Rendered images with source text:
————
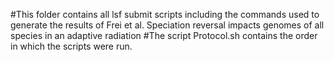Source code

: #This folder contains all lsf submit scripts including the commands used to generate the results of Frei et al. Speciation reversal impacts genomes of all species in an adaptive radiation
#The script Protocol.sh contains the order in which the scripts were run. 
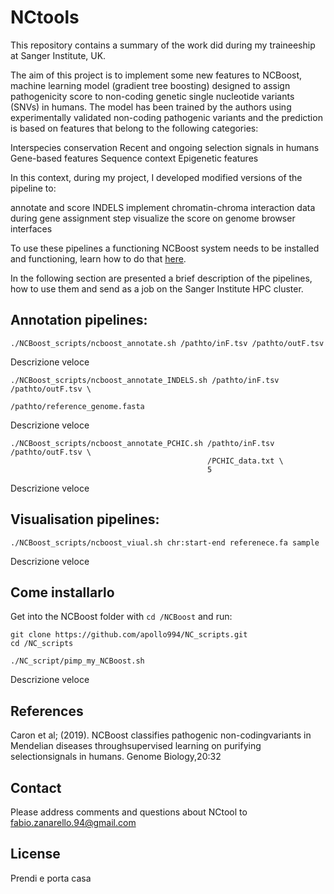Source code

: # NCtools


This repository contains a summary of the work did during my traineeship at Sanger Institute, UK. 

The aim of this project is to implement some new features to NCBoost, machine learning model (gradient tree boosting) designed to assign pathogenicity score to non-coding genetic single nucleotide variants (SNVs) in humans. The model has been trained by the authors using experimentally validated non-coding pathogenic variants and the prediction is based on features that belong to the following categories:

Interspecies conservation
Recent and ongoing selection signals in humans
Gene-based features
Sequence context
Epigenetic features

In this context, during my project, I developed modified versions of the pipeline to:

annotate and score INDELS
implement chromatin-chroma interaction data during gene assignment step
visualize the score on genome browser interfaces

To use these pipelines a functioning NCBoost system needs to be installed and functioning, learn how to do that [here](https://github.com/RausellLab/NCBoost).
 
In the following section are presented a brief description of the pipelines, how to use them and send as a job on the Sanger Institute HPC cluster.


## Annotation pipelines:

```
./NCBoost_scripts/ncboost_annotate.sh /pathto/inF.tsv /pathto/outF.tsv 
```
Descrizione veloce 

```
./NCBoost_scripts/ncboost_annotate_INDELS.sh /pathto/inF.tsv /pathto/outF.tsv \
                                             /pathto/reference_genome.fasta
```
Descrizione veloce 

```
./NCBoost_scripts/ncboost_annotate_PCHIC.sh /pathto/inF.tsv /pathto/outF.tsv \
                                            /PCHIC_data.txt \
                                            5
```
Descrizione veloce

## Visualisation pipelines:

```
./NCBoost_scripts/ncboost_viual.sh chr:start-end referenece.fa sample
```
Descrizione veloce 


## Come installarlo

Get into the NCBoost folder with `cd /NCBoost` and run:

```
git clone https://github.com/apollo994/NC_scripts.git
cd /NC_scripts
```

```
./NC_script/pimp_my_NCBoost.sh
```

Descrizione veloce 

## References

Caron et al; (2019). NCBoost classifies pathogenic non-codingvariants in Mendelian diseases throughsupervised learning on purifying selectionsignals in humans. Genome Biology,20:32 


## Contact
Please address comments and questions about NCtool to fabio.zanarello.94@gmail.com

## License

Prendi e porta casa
————
[REQUIRED ACTION] Could you write out every line above exactly as it stands, with no images?

[TASK RESPONSE]
Source code

: #This folder contains all lsf submit scripts including the commands used to generate the results of Frei et al. Speciation reversal impacts genomes of all species in an adaptive radiation
#The script Protocol.sh contains the order in which the scripts were run. 
Source code

: # NCtools


This repository contains a summary of the work did during my traineeship at Sanger Institute, UK. 

The aim of this project is to implement some new features to NCBoost, machine learning model (gradient tree boosting) designed to assign pathogenicity score to non-coding genetic single nucleotide variants (SNVs) in humans. The model has been trained by the authors using experimentally validated non-coding pathogenic variants and the prediction is based on features that belong to the following categories:

Interspecies conservation
Recent and ongoing selection signals in humans
Gene-based features
Sequence context
Epigenetic features

In this context, during my project, I developed modified versions of the pipeline to:

annotate and score INDELS
implement chromatin-chroma interaction data during gene assignment step
visualize the score on genome browser interfaces

To use these pipelines a functioning NCBoost system needs to be installed and functioning, learn how to do that [here](https://github.com/RausellLab/NCBoost).
 
In the following section are presented a brief description of the pipelines, how to use them and send as a job on the Sanger Institute HPC cluster.


## Annotation pipelines:

```
./NCBoost_scripts/ncboost_annotate.sh /pathto/inF.tsv /pathto/outF.tsv 
```
Descrizione veloce 

```
./NCBoost_scripts/ncboost_annotate_INDELS.sh /pathto/inF.tsv /pathto/outF.tsv \
                                             /pathto/reference_genome.fasta
```
Descrizione veloce 

```
./NCBoost_scripts/ncboost_annotate_PCHIC.sh /pathto/inF.tsv /pathto/outF.tsv \
                                            /PCHIC_data.txt \
                                            5
```
Descrizione veloce

## Visualisation pipelines:

```
./NCBoost_scripts/ncboost_viual.sh chr:start-end referenece.fa sample
```
Descrizione veloce 


## Come installarlo

Get into the NCBoost folder with `cd /NCBoost` and run:

```
git clone https://github.com/apollo994/NC_scripts.git
cd /NC_scripts
```

```
./NC_script/pimp_my_NCBoost.sh
```

Descrizione veloce 

## References

Caron et al; (2019). NCBoost classifies pathogenic non-codingvariants in Mendelian diseases throughsupervised learning on purifying selectionsignals in humans. Genome Biology,20:32 


## Contact
Please address comments and questions about NCtool to fabio.zanarello.94@gmail.com

## License

Prendi e porta casa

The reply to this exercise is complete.